The chapter four stresses, in quantitative terms, the present conditions of the ACA in TMAD. I found out that the ACA are in superior number to the desirable and necessary ones (one hundred and fifty) their problems are due to the lack active participation of their members and not because the lack of their material and technical resources. From the technicians’ I took notice of their main missions and problems, of their positioning in relation to the public organizations and private sector, the technical and relational modus vivendi, and the degree of satisfaction with the conditions of work and with the results of ACA missions. We present, finally, a case study of one well succeeded ACA.
The fifth chapter refers to the construction of the professional identity of the ACA technician. I pointed out the relative homogeneity of this professional group. However, it is possible to find different identifications to respect with the origin, professional situation and representation of the position of the ACA in the agrarian field.

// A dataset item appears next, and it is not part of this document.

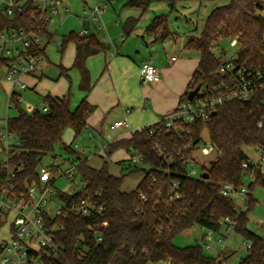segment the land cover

I observed
the relevant role of the primary socialization (the technician’s linkage to the agrarian activity and to the rural environment of TMAD) and of the secondary socialization, it means the agrarian higher education and in work context (interaction with other actors of the ACA).
The sixth chapter develops the way in which the technicians of the ACA, in their quotidian professional intervention, use the abstract and the implicit knowledge. The style of use of the knowledge constitutes a distinctive feature of the professional identity. The contextualization process is a specific combination of the three senses of the knowledge use: the technical and strategic sense, the interpretative sense and the contextual sense in its both relational and prudential dimensions.
The seventh chapter focuses the relation between enters the technicians’ professional identity and the knowledge use in context of their work. I verified that the style of the knowledge is a very distinctive mark of professional identities, although shaped by the inter-linked effect of the origin and the technicians’ professional situation. In conformity, with the construction of the technicians’ professional identity and the ACA (as a collective identity), is a shared process, being complex, and perhaps unnecessary, whether a collective identity of the ACA that shapes the technician, or the technicians’ professional identity that shapes the ACA. I prefer to think that both emanate from the same substance: the cultural, socioeconomics and politics vicissitudes of TMAD.
Finally, in chapter eight, I try to answer to the questions raised at the time of the construction of object this study. However, some of the initial questions had been changed and others had emerged from the most advanced phases of the research. In contrast with the three preceding chapters, in which the results are presented and analysed, in this one the researcher stands out his thought the observed phenomena, although he respects the essence of the collected opinions and the shared experiences with the actors of the ACA.